**Source data**:
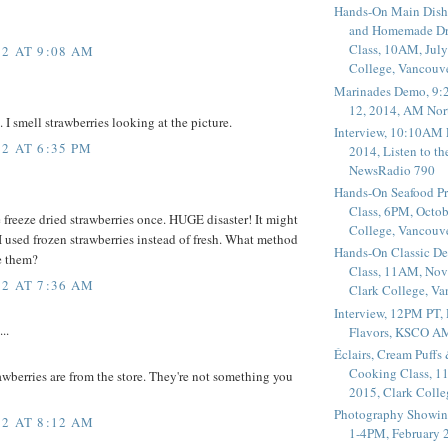
Hands-On Main Dish
and Homemade Dr
Class, 10AM, July
2 AT 9:08 AM
College, Vancouv
Marinades Demo, 9:
12, 2014, AM Nor
I smell strawberries looking at the picture.
Interview, 10:10AM 
2 AT 6:35 PM
2014, Listen to t
NewsRadio 790
Hands-On Seafood P
Class, 6PM, Octob
 freeze dried strawberries once. HUGE disaster! It might
College, Vancouv
 used frozen strawberries instead of fresh. What method
Hands-On Classic De
e them?
Class, 11AM, Nov
2 AT 7:36 AM
Clark College, V
Interview, 12PM PT,
..
Flavors, KSCO A
Éclairs, Cream Puffs
Cooking Class, 1
awberries are from the store. They're not something you
2015, Clark Coll
Photography Showin
2 AT 8:12 AM
1-4PM, February 2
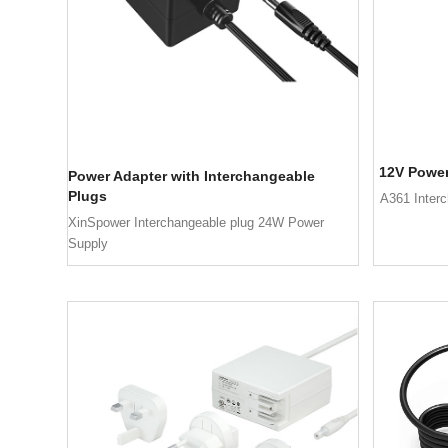
12V Power
Power Adapter with Interchangeable
Plugs
A361 Inter
XinSpower Interchangeable plug 24W Power
Supply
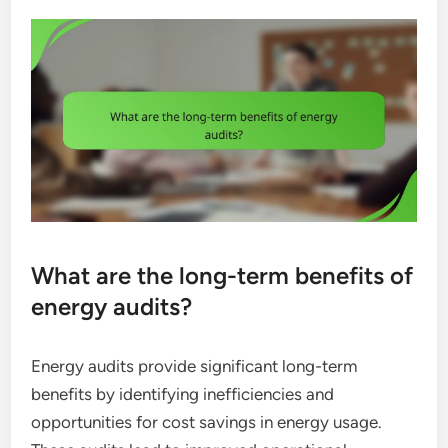
What are the long-term benefits of
energy audits?
Energy audits provide significant long-term
benefits by identifying inefficiencies and
opportunities for cost savings in energy usage.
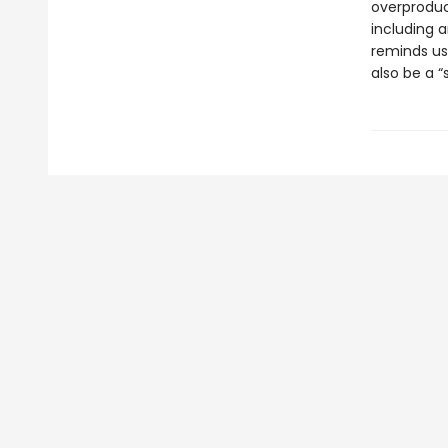
overproduct
including 
reminds us 
also be a 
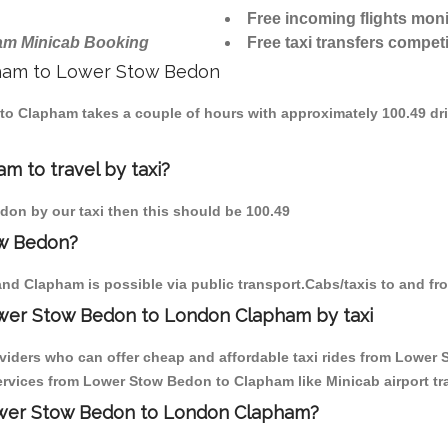
Free incoming flights moni
am Minicab Booking
Free taxi transfers competi
apham to Lower Stow Bedon
 to Clapham takes a couple of hours with approximately 100.49 dr
 to travel by taxi?
don by our taxi then this should be 100.49
ow Bedon?
nd Clapham is possible via public transport.Cabs/taxis to and 
ower Stow Bedon to London Clapham by taxi
oviders who can offer cheap and affordable taxi rides from Lower 
rvices from Lower Stow Bedon to Clapham like Minicab airport tra
Lower Stow Bedon to London Clapham?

**Problem requirements**: Reproduce the text verbatim, starting at the line that contains "Free incoming flights moni" and stopping after the line that contains "nd Clapham is", with both of those lines included.

**Result of the exercise**:
Free incoming flights moni
am Minicab Booking
Free taxi transfers competi
apham to Lower Stow Bedon
 to Clapham takes a couple of hours with approximately 100.49 dr
 to travel by taxi?
don by our taxi then this should be 100.49
ow Bedon?
nd Clapham is possible via public transport.Cabs/taxis to and 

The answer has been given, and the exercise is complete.